_Source document_

Ballyhea Says No – Week 250 – Why we persevere

by Diarmuid O’Flynn

Last Sunday we marked week 250 of the Ballyhea Says No campaign against the imposition of odious bank-debt on the Irish people. In the days before and after I was asked many times – how have ye kept going? How do ye persevere with a cause that gets so little publicity? My answer, and it’s rhetorical, not a question – having learned what we’ve learned over the last 250 weeks, knowing what we now know, how can we not.
And God, what we’ve learned.

The message broadcast is that this is a home-grown problem (our Taoiseach leading that particular chorus), that it all began with the Blanket Bank Guarantee of September 2008.

We know it did not.

• We know it began with the launch of the euro, a currency union which even the European Commission and the ECB admit lacked many of the most crucial structural elements, elements they are now trying to install, pillars such as the Single Resolution Mechanism (for troubled banks), central bank deposit guarantee scheme, full Economic Monetary Union/Banking Union/Fiscal Union.

_Dataset section_
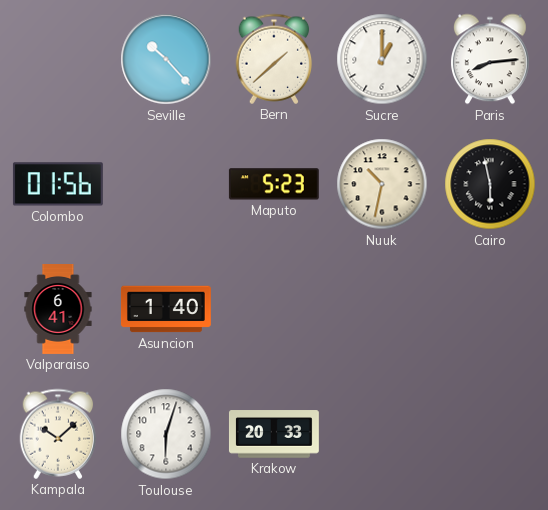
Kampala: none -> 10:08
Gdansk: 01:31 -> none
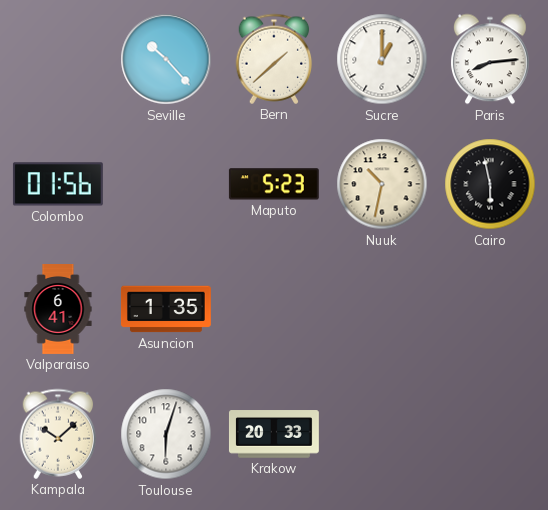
Asuncion: 1:40 -> 1:35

_Goal_
Please say what the Ballyhea Says No article states the problem actually began with.

_Finished exercise_
It began with the launch of the euro.